III. Election Day 2017
Michigan: Wayne County Judge Robert Colombo has thrown out a lawsuit against Detroit Clerk Janice Winfrey which claimed that Winfrey’s office used copies of absentee vote envelopes, rather than originals, to verify voter information for about 1,200 absentee votes dropped off at the clerks’ office on Election Day. Colombo said there was “no evidence” that the office mishandled the ballots or violated state law.
Also in Detroit, candidate for clerk Garlin Gilchrist, II has requested a recount of votes in some precincts. Gilchrist is asking for a recount of all 100 absentee voting boards — or precincts — in the city. He is also looking into possibly requesting a recount of some select precincts where he said he had heard about issues.
Pennsylvania: Officials in York County have completed a review of ballots with potential overvotes and found that there were about 2,900 overvotes.
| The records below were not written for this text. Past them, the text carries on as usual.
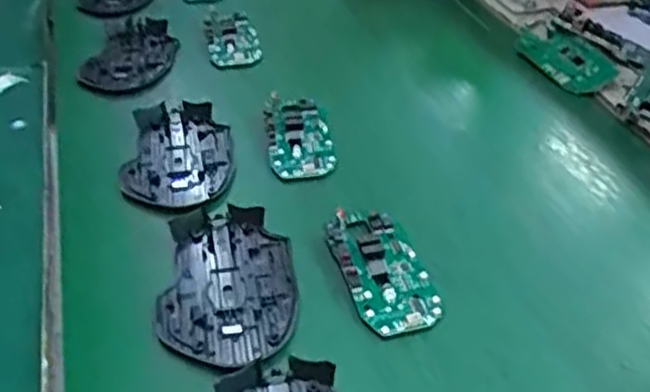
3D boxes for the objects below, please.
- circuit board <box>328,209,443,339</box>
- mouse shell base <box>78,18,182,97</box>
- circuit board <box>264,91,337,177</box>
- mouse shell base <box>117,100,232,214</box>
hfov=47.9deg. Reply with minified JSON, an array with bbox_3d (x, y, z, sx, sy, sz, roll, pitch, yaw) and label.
[{"bbox_3d":[0.033,0.041,0.421,0.046,0.008,0.092,-12,41,-12],"label":"circuit board"},{"bbox_3d":[-0.165,-0.121,0.623,0.069,0.014,0.116,-1,40,2],"label":"mouse shell base"},{"bbox_3d":[-0.019,-0.044,0.526,0.044,0.013,0.081,-6,40,-5],"label":"circuit board"},{"bbox_3d":[-0.103,-0.030,0.512,0.070,0.010,0.116,-4,40,-2],"label":"mouse shell base"}]

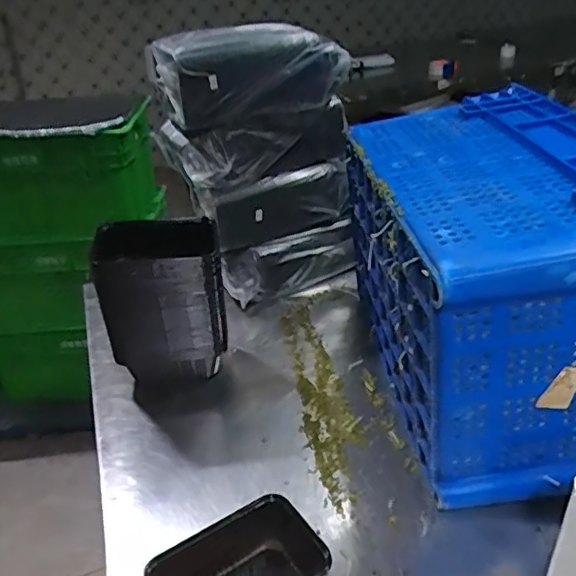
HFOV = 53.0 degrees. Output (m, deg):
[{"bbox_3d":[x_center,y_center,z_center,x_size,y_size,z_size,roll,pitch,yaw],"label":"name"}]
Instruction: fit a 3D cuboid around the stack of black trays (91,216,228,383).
[{"bbox_3d":[-0.193,0.041,0.923,0.179,0.267,0.121,-10,32,-12],"label":"stack of black trays"}]

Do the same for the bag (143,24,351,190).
[{"bbox_3d":[-0.068,-0.348,1.085,0.326,0.245,0.155,-15,33,-19],"label":"bag"}]

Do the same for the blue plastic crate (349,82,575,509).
[{"bbox_3d":[0.285,-0.029,0.836,0.312,0.355,0.518,-5,31,-3],"label":"blue plastic crate"}]

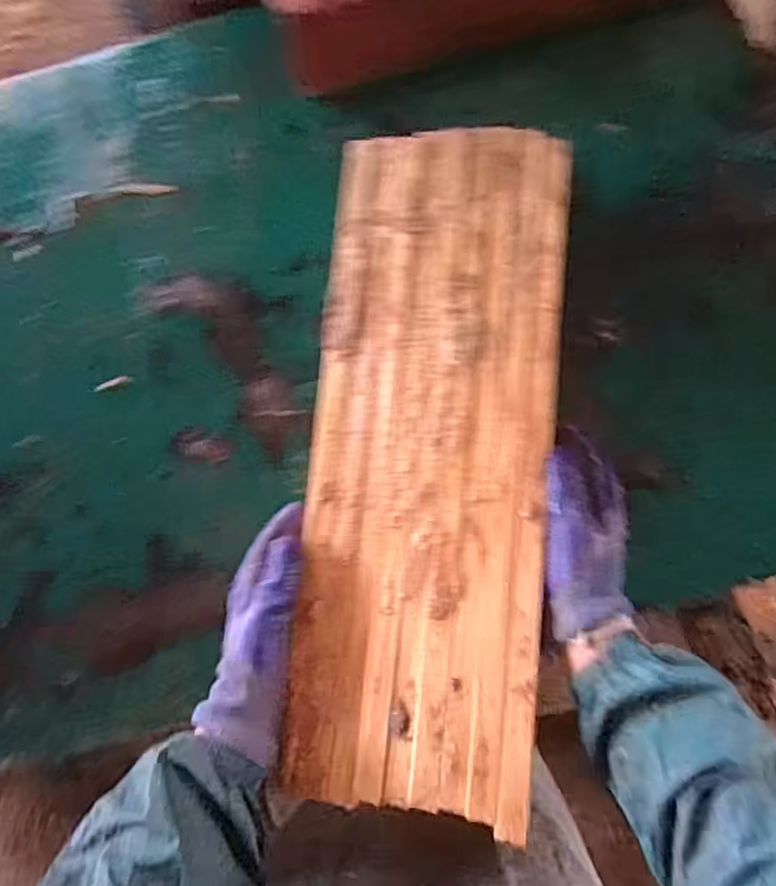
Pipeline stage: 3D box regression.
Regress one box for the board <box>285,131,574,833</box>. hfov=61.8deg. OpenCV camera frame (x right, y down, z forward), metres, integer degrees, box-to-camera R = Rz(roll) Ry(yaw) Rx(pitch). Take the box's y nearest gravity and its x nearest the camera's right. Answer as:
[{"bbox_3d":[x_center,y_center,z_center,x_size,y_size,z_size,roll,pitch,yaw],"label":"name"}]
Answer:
[{"bbox_3d":[0.032,-0.005,0.475,0.177,0.021,0.493,4,77,6],"label":"board"}]

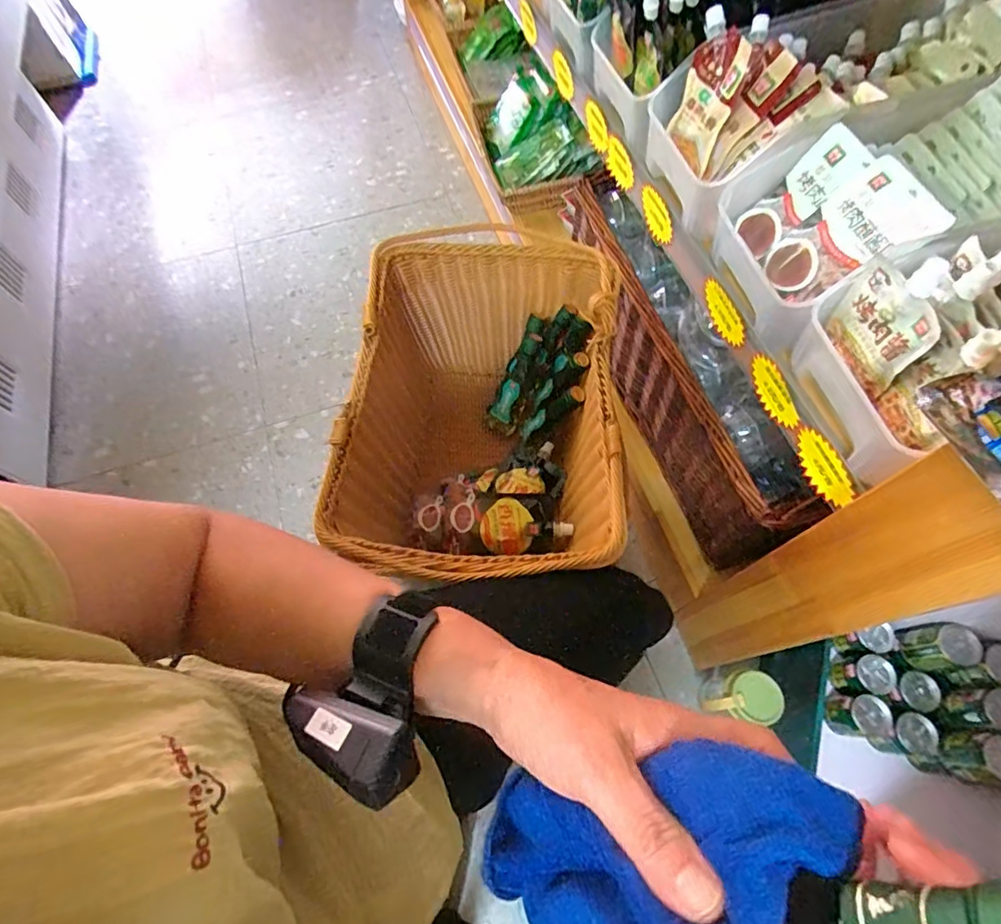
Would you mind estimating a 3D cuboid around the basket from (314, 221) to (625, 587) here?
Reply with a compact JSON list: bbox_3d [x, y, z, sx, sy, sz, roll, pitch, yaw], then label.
[{"bbox_3d":[-0.019,-0.053,0.760,0.318,0.280,0.477,4,64,2],"label":"basket"}]

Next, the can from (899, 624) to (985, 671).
[{"bbox_3d":[0.555,0.235,0.669,0.050,0.070,0.051,-5,64,-2],"label":"can"}]

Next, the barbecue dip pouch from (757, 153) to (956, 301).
[{"bbox_3d":[0.344,-0.223,0.530,0.020,0.142,0.095,10,53,-46],"label":"barbecue dip pouch"}]

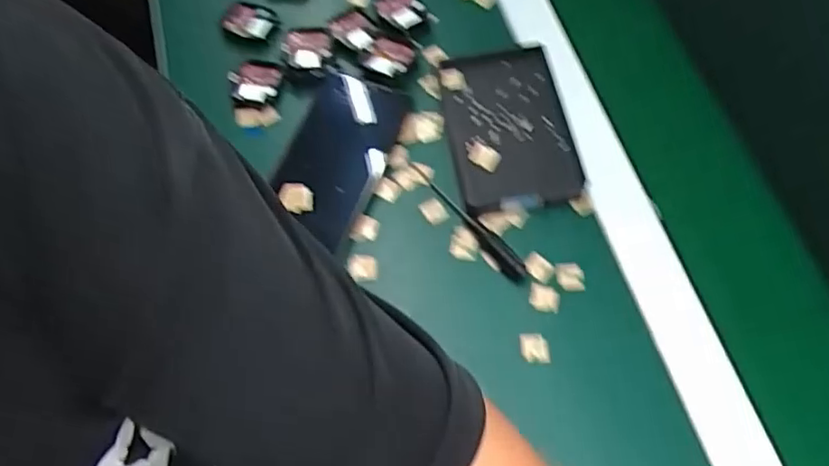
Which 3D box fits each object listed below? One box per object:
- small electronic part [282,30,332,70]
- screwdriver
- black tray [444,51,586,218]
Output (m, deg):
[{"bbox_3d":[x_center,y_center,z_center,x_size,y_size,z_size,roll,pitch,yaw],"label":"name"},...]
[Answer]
[{"bbox_3d":[-0.089,-0.151,0.530,0.039,0.016,0.040,-1,64,0],"label":"small electronic part"},{"bbox_3d":[0.039,-0.011,0.468,0.014,0.014,0.123,-34,69,-15],"label":"screwdriver"},{"bbox_3d":[0.072,-0.083,0.493,0.088,0.023,0.135,-9,64,-4],"label":"black tray"}]

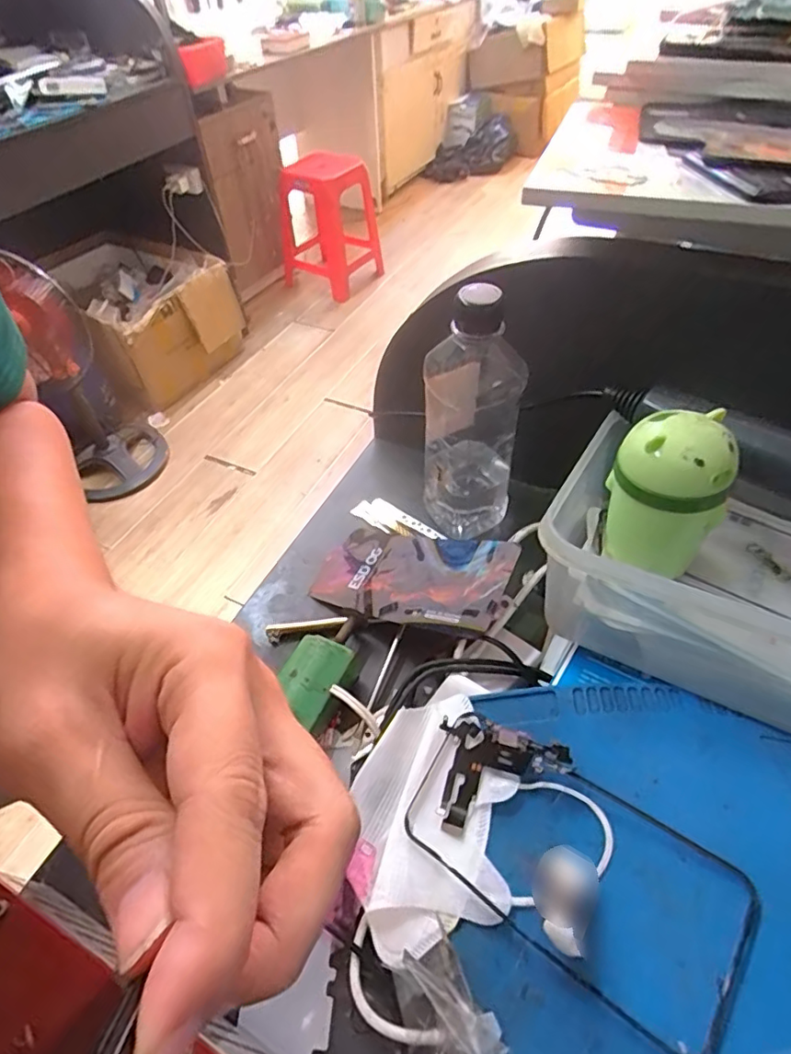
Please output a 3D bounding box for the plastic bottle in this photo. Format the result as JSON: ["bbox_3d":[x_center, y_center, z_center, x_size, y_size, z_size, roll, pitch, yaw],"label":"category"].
[{"bbox_3d":[0.054,-0.072,0.404,0.070,0.193,0.071,7,51,8],"label":"plastic bottle"}]

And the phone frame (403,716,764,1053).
[{"bbox_3d":[0.077,0.155,0.261,0.151,0.008,0.076,22,69,35],"label":"phone frame"}]

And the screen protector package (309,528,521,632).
[{"bbox_3d":[0.013,0.036,0.411,0.153,0.016,0.085,3,48,36],"label":"screen protector package"}]

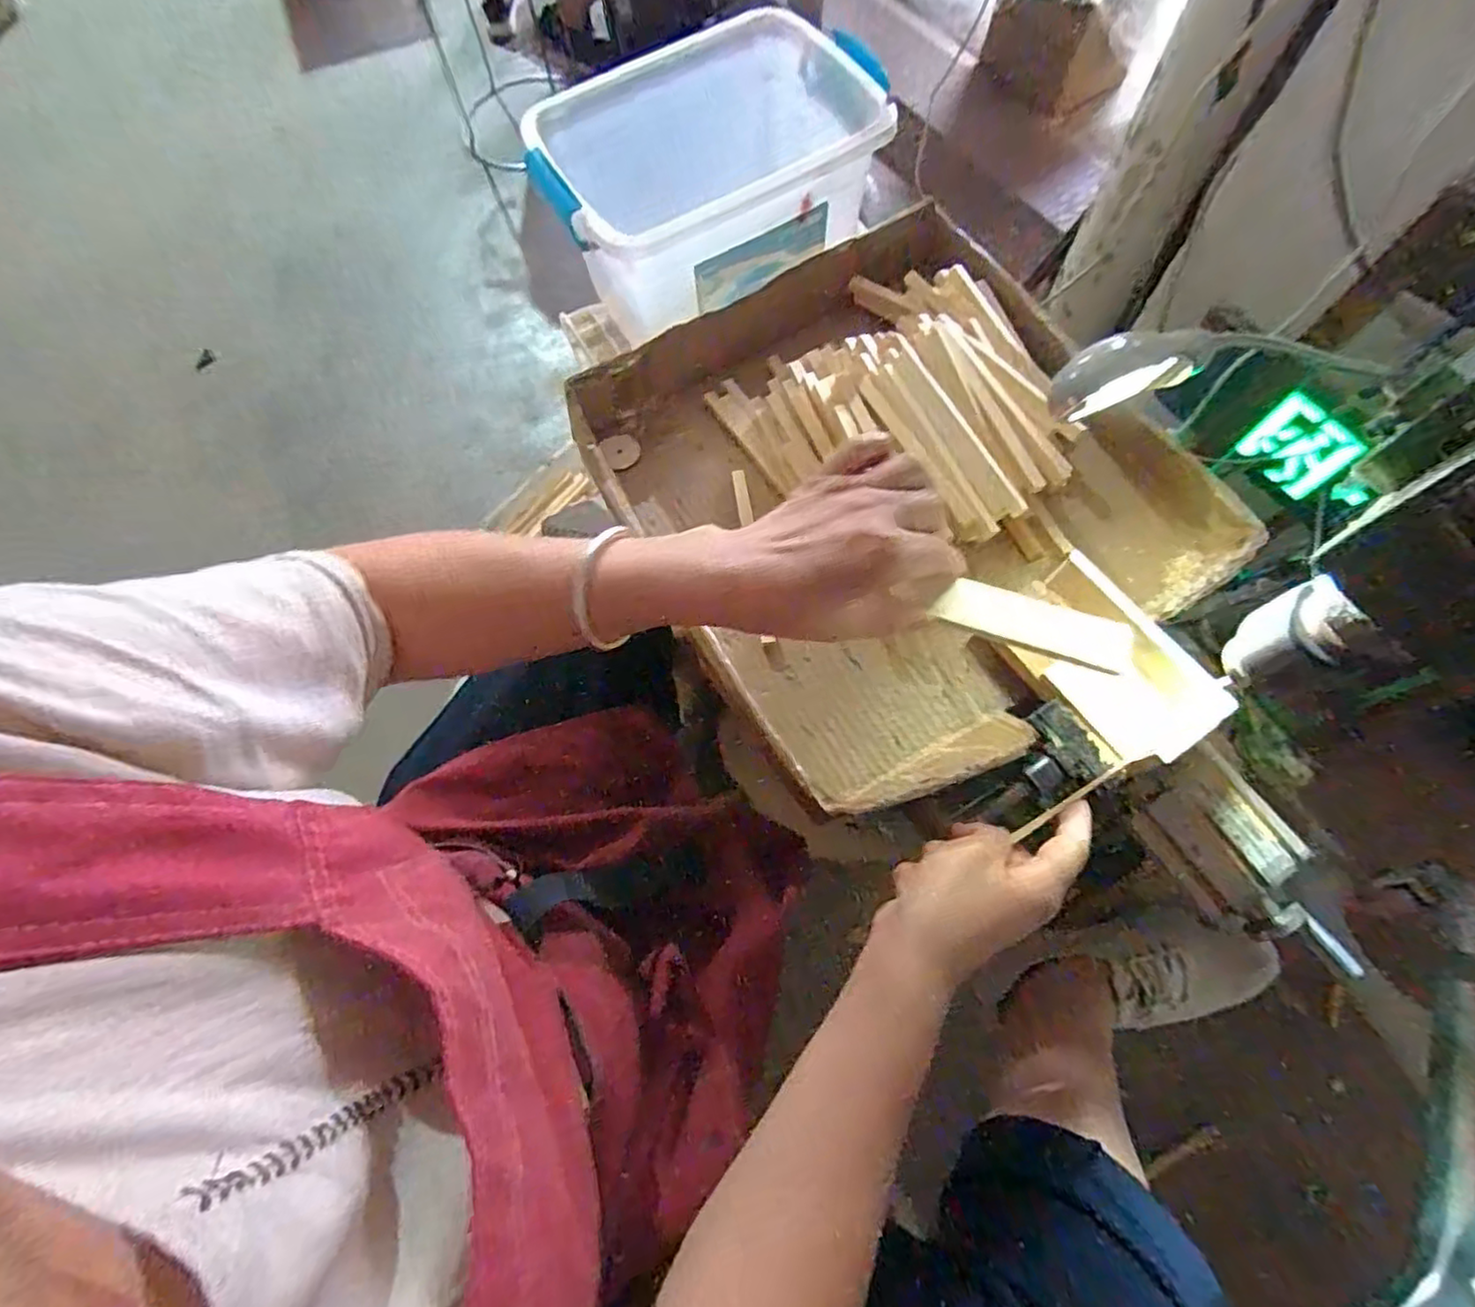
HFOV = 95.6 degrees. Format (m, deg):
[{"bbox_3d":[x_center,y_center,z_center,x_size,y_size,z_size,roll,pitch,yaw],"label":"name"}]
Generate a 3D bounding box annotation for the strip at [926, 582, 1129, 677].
[{"bbox_3d":[0.182,-0.017,0.405,0.115,0.008,0.030,17,94,0],"label":"strip"}]

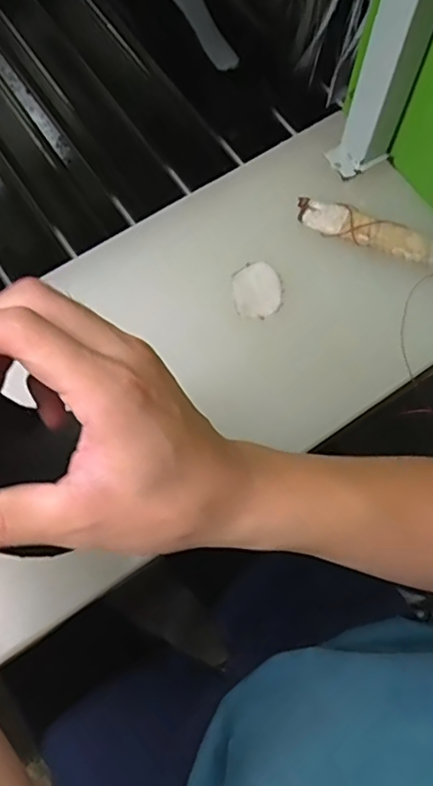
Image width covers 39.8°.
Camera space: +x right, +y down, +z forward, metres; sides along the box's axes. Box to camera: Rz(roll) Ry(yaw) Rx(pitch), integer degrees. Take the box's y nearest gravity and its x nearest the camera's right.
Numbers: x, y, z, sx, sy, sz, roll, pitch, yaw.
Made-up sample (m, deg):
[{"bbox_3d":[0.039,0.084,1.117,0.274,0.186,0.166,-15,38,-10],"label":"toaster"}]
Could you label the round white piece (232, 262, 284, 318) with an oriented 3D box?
[{"bbox_3d":[0.033,-0.085,0.489,0.039,0.005,0.045,-11,73,-5],"label":"round white piece"}]

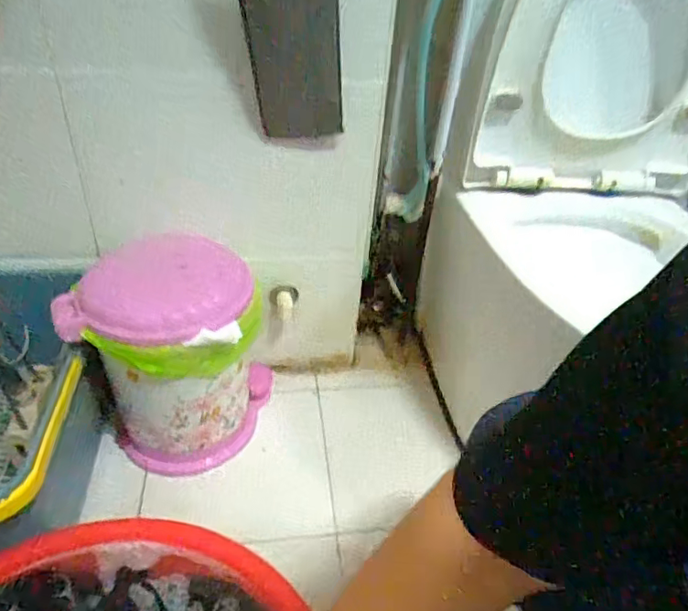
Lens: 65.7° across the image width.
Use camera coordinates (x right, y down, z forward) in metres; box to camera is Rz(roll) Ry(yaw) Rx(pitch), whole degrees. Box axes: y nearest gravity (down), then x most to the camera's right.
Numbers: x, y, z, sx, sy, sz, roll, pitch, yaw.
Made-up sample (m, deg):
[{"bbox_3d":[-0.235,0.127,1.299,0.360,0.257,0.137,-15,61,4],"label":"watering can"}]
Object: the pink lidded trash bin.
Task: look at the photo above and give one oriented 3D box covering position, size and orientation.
[{"bbox_3d":[-0.268,0.091,0.853,0.243,0.350,0.219,6,38,1],"label":"pink lidded trash bin"}]

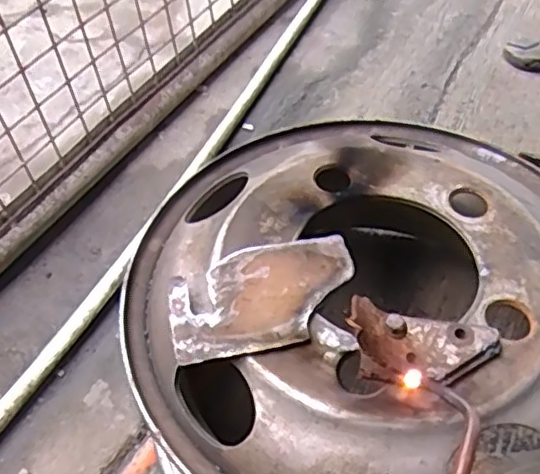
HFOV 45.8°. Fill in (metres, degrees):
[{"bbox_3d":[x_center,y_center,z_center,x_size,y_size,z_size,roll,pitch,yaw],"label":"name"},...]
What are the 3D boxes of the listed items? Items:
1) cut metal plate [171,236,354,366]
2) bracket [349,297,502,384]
[{"bbox_3d":[-0.004,0.045,0.494,0.144,0.013,0.091,-13,50,-7],"label":"cut metal plate"},{"bbox_3d":[0.106,0.073,0.445,0.110,0.035,0.056,7,51,10],"label":"bracket"}]

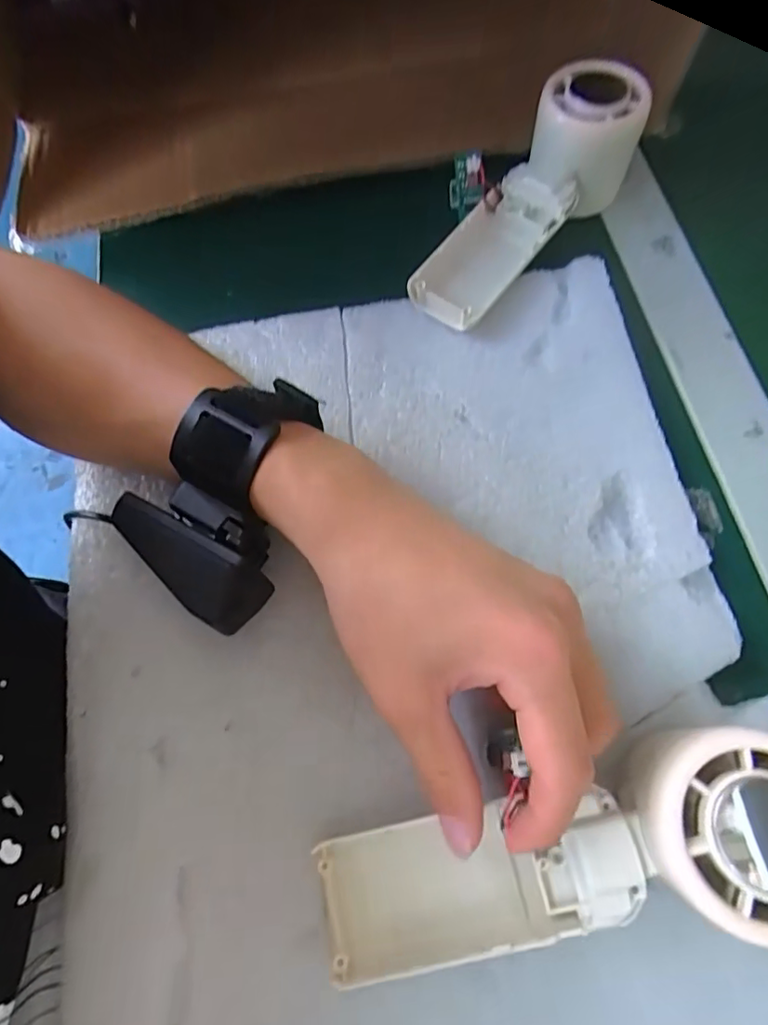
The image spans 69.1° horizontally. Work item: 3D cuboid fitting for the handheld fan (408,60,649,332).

"Based on the audit and based on the certification of that audit, there is no indication that any overvote would've affected the outcome of this election," county solicitor Glenn Smith told The York Dispatch.
However, The Dispatch and several other media outlets reported that numbers released by elections officials indicate that the West York Borough Council race could have been impacted by the overvotes.
Virginia: Judge Claude M. Hilton declined to force Stafford County to count 55 late-arriving absentee ballots in a close House of Delegates race. “These ballots were late,” he said according to The Washington Post. Everyone, Hilton added, wonders sometimes “what’s wrong with the mail.” But he saw no evidence of “improprieties” here.
Also in Virginia, the State Board of Elections delayed the certification of a close House of Delegates race after it was discovered that 83 voters in Fredericksburg were assigned to the wrong district. The difference in the race is 82 votes. On November 27, the State Board of Elections ultimately certified the races. A candidate in Newport News has filed for a recount in a race decided by 13 votes.
Ties: Much to the surprise of the public, but not to anyone who follows elections, every year there are elections that end in a tie. However, this year, we’ve noticed more tied elections than we have in the past. Whether or not that’s a product of better media coverage (maybe) or low turnout (probably), we don’t know, but it is an interesting look into how localities settle these ties from coin flips to drawing lots to allowing the affected body decide, fortunately there are no draconian process like pistols at high noon.